One Small Town. A Dilapidated Road. These Are The Russians’ Main Targets In Eastern Ukraine.


A tiny town called Siversk and a potholed road running through it. That’s the current focus of the combined might of the Russian army’s best remaining battalions, as the Kremlin pushes its forces to achieve some kind of tangible victory in eastern Ukraine.

Siversk sits astride the last major road connecting, from west to east, Kramatorsk to Bakhmut to Severodonetsk in the Donbas region, much of which has been under Russian and separatist control since 2014.

But several Ukrainian brigades with thousands of troops between them are holding out in Severodonestk, the last city that Kyiv controls on the eastern bank of the Donets River near the old line of contact separating Russian and Ukrainian forces.

The Russians control territory north of Severodonetsk around the town of Lyman. They also control territory south of Severodonetsk around the town of Popasna. Now they’re aiming for Siversk, hoping to block the road and cut the main supply line to the Severodonetsk garrison.

“Russian enemy is trying to improve the tactical situation in the Bakhmut direction, to disrupt the logistics of our troops,” the Ukrainian general staff reported on Friday.

Without a road link, the garrison would rely on existing stockpiles plus whatever supplies low-flying helicopters can slip in at night. The potential for disaster for Kyiv would be enormous.

Thus the fight for Siversk, if and when it comes, could be brutal. Commanders and troops on both sides understand the stakes. Moscow needs a win to bolster the flagging morale of its battered formations. Kyiv, meanwhile, needs to show the world it still can hold off the Russians—and all those billions of dollars worth of weapons its allies are providing aren’t going to waste.
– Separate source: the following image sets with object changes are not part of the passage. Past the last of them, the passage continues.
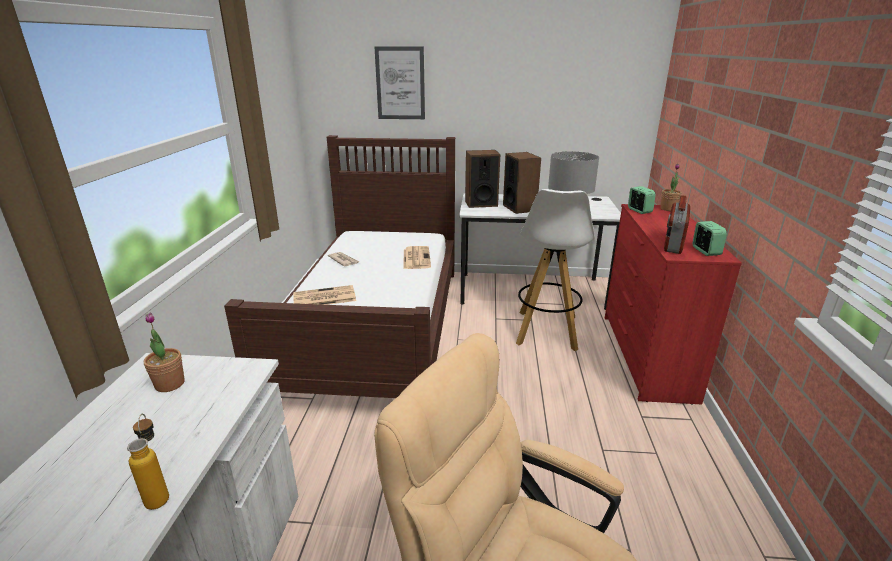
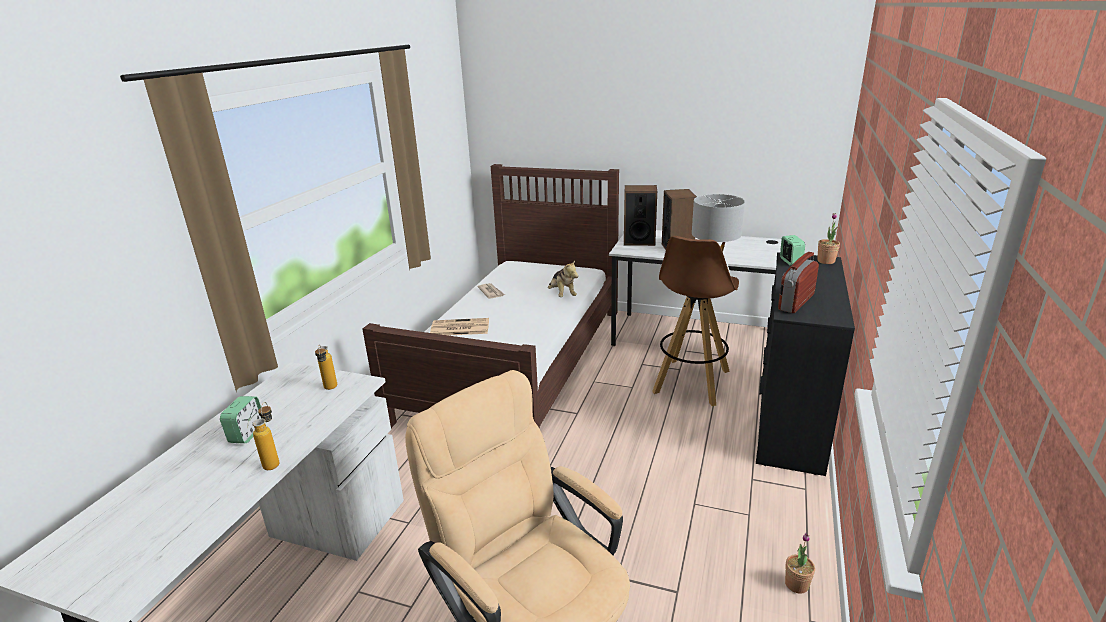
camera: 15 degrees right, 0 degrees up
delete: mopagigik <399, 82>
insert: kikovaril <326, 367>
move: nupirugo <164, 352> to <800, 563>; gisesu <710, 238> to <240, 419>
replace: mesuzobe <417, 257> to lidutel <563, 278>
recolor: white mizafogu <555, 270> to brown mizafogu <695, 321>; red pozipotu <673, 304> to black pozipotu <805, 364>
Elsewhere in Ukraine, the front lines are fairly static. In the north, the Ukrainians rolled back Russian advances around Kyiv and Kharkiv. In the south, the Russian offensive ground to halt just outside the port of Kherson. The Kremlin is shipping 60-year-old T-62 tanks to its forces in the south in a desperate bid to make good their deep losses.


But the fighting in Donbas is fluid. Most of the Russian army’s best units—including one company with the latest BMP-T fighting vehicle—have deployed around the Severodonetsk salient, giving the Russians’ a numerical and firepower advantage over the Ukrainian forces in the area.

In the past couple of weeks, Russian parachute battalions, reinforced by Wagner Group mercenaries, have advanced nearly 10 miles north of Popasna, crossing a third of the salient. Other Russian forces seized Lyman. “Russian forces have made steady, incremental gains in heavy fighting in eastern Ukraine in the past several days, though Ukrainian defenses remain effective overall,” noted the Institute for the Study of War in Washington, D.C.

Russian advances have placed the Siversk road—and the town itself, of course—in range of medium artillery. Russian pilots have bombed Siversk, too, although at great risk to their own safety. Ukrainian volunteers have been braving bombardment to help Siversk residents evacuate. Kyiv’s logisticians face the same danger every time they try to force supplies through to Severodonestk.

What happens next in Siversk—and, by extension, in Severodonetsk—depends on how much combat power the depleted Russian army has left after a two-week push around Lyman and Popasna. It also depends on how many fresh troops Ukraine has managed to push toward Siversk. Logistics are critical for both sides.

“Russia is pressuring the Severodonetsk pocket, although Ukraine retains control of multiple defended sectors, denying Russia full control of the Donbas,” the U.K. Defense Ministry reported on Friday. That could change in coming weeks.